*Try it*.
Transcribe the tail of the listing: start at the line containing "HELLA KGaA Hueck & Co.的" and stop after the last line, keeping every character as is and adding nothing.

*Provided records*.
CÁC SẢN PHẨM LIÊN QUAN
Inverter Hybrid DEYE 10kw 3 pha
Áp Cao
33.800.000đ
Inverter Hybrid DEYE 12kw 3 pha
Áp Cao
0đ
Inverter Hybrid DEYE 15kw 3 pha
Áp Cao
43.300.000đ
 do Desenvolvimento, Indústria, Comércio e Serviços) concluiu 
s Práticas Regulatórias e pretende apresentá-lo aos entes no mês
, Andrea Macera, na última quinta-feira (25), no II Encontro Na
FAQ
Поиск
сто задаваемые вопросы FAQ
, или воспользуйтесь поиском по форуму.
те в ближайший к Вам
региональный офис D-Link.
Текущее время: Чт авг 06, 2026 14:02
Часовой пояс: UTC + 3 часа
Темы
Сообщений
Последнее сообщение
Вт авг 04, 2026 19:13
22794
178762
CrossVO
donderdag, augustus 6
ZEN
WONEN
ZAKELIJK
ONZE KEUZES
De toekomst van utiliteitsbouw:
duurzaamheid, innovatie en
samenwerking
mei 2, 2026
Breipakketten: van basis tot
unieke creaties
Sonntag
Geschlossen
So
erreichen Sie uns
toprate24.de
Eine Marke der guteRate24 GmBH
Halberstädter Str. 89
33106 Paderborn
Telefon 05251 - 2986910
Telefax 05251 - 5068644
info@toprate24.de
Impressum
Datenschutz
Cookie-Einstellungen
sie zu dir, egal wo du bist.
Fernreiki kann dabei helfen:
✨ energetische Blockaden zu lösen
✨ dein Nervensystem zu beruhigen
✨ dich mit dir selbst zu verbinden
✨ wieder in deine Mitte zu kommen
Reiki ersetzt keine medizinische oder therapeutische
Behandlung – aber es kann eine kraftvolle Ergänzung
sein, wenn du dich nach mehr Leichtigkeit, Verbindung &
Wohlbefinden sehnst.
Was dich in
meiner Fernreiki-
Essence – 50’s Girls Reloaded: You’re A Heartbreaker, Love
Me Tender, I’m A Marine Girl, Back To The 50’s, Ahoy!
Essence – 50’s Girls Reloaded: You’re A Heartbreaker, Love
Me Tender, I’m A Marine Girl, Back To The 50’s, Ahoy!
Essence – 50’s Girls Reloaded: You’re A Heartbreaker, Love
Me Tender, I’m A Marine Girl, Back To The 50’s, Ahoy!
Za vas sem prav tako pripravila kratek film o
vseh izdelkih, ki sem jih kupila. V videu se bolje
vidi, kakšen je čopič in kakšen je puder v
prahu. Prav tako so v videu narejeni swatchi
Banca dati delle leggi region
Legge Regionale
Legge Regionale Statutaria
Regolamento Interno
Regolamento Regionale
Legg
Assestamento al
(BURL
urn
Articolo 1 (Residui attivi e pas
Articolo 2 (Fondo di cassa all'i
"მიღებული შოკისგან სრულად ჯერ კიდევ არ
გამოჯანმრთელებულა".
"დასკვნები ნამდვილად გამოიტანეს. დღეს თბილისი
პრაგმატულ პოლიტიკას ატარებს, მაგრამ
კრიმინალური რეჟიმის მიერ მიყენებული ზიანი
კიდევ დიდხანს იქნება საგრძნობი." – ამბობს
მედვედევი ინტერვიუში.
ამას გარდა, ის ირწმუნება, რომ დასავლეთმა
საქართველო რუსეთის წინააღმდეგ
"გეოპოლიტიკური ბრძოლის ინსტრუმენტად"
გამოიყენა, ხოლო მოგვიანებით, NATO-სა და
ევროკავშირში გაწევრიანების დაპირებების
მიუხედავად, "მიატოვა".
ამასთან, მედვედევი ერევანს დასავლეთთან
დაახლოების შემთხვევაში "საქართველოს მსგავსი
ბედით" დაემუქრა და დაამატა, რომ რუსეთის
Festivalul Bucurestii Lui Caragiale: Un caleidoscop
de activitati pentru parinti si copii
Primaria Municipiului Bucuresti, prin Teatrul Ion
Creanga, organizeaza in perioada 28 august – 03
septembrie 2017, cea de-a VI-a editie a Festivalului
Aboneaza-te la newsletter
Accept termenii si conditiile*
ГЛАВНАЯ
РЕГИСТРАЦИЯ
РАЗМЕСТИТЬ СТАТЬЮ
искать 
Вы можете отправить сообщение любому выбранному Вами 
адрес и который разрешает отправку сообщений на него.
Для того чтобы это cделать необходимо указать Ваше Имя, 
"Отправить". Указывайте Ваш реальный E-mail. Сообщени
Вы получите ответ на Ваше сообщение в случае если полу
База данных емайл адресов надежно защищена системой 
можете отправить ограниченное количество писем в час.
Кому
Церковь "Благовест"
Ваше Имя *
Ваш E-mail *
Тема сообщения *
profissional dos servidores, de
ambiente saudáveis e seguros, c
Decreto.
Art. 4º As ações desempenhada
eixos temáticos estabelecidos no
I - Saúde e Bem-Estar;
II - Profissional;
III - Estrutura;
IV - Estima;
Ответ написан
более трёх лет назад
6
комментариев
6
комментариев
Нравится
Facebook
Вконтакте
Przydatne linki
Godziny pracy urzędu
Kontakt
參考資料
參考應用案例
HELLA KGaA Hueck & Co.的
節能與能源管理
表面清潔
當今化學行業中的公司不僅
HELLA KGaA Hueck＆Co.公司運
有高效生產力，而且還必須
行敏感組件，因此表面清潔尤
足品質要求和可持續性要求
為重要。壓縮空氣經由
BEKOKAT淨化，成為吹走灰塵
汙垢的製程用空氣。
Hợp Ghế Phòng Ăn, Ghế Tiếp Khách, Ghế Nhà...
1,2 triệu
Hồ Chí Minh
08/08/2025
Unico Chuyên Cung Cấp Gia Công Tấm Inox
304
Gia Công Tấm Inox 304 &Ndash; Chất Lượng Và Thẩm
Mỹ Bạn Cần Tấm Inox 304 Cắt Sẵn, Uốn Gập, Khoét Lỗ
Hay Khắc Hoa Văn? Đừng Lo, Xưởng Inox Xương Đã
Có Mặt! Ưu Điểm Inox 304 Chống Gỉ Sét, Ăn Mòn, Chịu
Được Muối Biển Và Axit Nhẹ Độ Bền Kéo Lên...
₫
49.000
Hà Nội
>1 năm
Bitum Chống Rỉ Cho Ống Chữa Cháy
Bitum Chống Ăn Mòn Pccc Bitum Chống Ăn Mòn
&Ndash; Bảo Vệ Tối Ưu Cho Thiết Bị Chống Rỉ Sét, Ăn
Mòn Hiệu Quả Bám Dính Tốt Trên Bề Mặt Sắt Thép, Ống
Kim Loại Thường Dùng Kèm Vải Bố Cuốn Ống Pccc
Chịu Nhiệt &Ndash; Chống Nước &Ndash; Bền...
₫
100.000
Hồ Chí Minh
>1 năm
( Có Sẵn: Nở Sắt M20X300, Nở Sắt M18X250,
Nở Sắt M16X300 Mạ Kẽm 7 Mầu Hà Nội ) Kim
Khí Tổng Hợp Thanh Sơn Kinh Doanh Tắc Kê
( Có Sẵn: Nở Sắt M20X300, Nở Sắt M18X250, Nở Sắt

*Written solution*.
HELLA KGaA Hueck & Co.的
節能與能源管理
表面清潔
當今化學行業中的公司不僅
HELLA KGaA Hueck＆Co.公司運
有高效生產力，而且還必須
行敏感組件，因此表面清潔尤
足品質要求和可持續性要求
為重要。壓縮空氣經由
BEKOKAT淨化，成為吹走灰塵
汙垢的製程用空氣。
Hợp Ghế Phòng Ăn, Ghế Tiếp Khách, Ghế Nhà...
1,2 triệu
Hồ Chí Minh
08/08/2025
Unico Chuyên Cung Cấp Gia Công Tấm Inox
304
Gia Công Tấm Inox 304 &Ndash; Chất Lượng Và Thẩm
Mỹ Bạn Cần Tấm Inox 304 Cắt Sẵn, Uốn Gập, Khoét Lỗ
Hay Khắc Hoa Văn? Đừng Lo, Xưởng Inox Xương Đã
Có Mặt! Ưu Điểm Inox 304 Chống Gỉ Sét, Ăn Mòn, Chịu
Được Muối Biển Và Axit Nhẹ Độ Bền Kéo Lên...
₫
49.000
Hà Nội
>1 năm
Bitum Chống Rỉ Cho Ống Chữa Cháy
Bitum Chống Ăn Mòn Pccc Bitum Chống Ăn Mòn
&Ndash; Bảo Vệ Tối Ưu Cho Thiết Bị Chống Rỉ Sét, Ăn
Mòn Hiệu Quả Bám Dính Tốt Trên Bề Mặt Sắt Thép, Ống
Kim Loại Thường Dùng Kèm Vải Bố Cuốn Ống Pccc
Chịu Nhiệt &Ndash; Chống Nước &Ndash; Bền...
₫
100.000
Hồ Chí Minh
>1 năm
( Có Sẵn: Nở Sắt M20X300, Nở Sắt M18X250,
Nở Sắt M16X300 Mạ Kẽm 7 Mầu Hà Nội ) Kim
Khí Tổng Hợp Thanh Sơn Kinh Doanh Tắc Kê
( Có Sẵn: Nở Sắt M20X300, Nở Sắt M18X250, Nở Sắt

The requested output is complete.